## EXTRAIT DU DOCUMENT
┌──

En 2015, en Ukraine, un hacking bien planifié sur trois sociétés de distribution d’électricité a causé des pannes affectant 80.000 clients en énergie. C’est le premier piratage informatique connu provoquant une panne de courant. L’attaque a commencé par une campagne de harponnage (spear-phising) axée sur le personnel informatique des entreprises.
L’énergie, un secteur en mutation
« L’énergétique est un domaine très vaste qui englobe généralement les secteurs du pétrole, du gaz et de l’électricité. Chacun ayant ses propres spécificités, en fonction des lieux de production, du/des modes de transport et des pratiques de consommation », explique William De Riemaecker.
Il nous propose de se concentrer sur le secteur de l’électricité qui, en plus d’être essentiel au bon fonctionnement de nos sociétés modernes, semble être devenu la nouvelle cible de prédilection des cyberattaquants.
« D’un point de vue organisationnel, le secteur est subdivisé en trois activités, à savoir la production (ou génération), la transmission/distribution et finalement la fourniture/consommation.

└──

## CONSIGNE 1
Réécrivez le passage de l’extrait sur la cybersécurité de l’énergie qui commence à « L’énergie, un secteur » et se termine à « finalement la fourniture/consommation. », en remplaçant « cyberattaquants » par « pirates informatiques ».
## CONSIGNE 2
Selon l’extrait sur la cybersécurité de l’énergie, en quelles trois activités le secteur de l’électricité est-il subdivisé d’un point de vue organisationnel ?

## DONNÉES FOURNIES
┌──

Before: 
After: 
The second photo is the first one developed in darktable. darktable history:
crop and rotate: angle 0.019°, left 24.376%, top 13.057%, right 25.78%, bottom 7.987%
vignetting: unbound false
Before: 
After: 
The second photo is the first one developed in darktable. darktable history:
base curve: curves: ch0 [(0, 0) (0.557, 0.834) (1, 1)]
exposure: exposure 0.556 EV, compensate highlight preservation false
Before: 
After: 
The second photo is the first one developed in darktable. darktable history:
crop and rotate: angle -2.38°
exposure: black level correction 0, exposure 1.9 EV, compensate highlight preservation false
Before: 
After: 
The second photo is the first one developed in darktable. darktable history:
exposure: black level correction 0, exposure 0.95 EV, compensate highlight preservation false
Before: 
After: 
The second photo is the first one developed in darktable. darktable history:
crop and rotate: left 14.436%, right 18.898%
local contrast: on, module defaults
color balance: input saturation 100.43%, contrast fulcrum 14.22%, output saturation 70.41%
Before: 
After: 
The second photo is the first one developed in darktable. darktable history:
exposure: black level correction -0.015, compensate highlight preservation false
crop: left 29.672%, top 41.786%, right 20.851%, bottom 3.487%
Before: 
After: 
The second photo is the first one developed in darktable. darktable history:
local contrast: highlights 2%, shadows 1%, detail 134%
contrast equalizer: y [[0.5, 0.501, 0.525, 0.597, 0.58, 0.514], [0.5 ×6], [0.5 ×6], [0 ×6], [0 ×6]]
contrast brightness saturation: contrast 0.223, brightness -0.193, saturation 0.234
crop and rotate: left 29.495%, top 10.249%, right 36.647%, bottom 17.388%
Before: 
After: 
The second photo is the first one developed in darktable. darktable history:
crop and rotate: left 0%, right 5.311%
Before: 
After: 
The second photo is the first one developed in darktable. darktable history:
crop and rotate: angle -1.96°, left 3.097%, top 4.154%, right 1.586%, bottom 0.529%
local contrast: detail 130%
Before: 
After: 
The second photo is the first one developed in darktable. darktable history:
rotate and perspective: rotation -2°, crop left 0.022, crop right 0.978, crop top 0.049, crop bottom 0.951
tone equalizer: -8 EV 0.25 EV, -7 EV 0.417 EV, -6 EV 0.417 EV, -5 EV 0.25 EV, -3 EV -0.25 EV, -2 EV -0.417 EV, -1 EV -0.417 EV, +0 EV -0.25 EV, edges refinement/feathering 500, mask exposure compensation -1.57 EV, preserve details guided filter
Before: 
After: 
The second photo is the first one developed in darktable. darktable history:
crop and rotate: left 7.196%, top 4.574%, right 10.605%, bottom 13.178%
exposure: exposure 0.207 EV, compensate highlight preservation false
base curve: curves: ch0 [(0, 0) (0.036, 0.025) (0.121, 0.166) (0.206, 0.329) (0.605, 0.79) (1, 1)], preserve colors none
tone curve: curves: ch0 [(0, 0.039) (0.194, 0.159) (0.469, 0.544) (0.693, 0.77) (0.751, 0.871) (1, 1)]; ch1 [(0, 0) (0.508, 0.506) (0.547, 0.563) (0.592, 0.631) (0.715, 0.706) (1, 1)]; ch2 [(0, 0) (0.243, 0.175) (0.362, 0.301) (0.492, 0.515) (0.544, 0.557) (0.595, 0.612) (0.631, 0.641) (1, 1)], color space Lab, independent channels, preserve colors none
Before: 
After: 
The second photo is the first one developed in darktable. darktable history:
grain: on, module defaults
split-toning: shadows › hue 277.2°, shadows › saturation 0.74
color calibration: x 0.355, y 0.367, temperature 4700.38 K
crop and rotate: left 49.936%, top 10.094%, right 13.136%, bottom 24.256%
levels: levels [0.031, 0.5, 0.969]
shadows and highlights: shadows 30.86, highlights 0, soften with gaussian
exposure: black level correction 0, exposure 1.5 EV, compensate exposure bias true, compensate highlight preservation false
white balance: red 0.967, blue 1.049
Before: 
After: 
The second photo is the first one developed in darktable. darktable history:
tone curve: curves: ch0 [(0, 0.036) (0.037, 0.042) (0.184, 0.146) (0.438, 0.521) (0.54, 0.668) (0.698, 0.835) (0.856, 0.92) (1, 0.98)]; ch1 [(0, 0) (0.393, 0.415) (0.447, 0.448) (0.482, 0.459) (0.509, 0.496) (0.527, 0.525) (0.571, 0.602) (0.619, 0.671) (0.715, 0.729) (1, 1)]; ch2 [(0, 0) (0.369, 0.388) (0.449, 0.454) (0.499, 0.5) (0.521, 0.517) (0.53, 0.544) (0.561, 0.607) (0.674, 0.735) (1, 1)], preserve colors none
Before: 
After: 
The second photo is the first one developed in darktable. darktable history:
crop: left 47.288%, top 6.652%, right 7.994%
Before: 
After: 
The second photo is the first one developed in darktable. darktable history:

└──

## RÉPONSE RÉDIGÉE 1
L’énergie, un secteur en mutation
« L’énergétique est un domaine très vaste qui englobe généralement les secteurs du pétrole, du gaz et de l’électricité. Chacun ayant ses propres spécificités, en fonction des lieux de production, du/des modes de transport et des pratiques de consommation », explique William De Riemaecker.
Il nous propose de se concentrer sur le secteur de l’électricité qui, en plus d’être essentiel au bon fonctionnement de nos sociétés modernes, semble être devenu la nouvelle cible de prédilection des pirates informatiques.
« D’un point de vue organisationnel, le secteur est subdivisé en trois activités, à savoir la production (ou génération), la transmission/distribution et finalement la fourniture/consommation.

## RÉPONSE RÉDIGÉE 2
La production (ou génération), la transmission/distribution et la fourniture/consommation.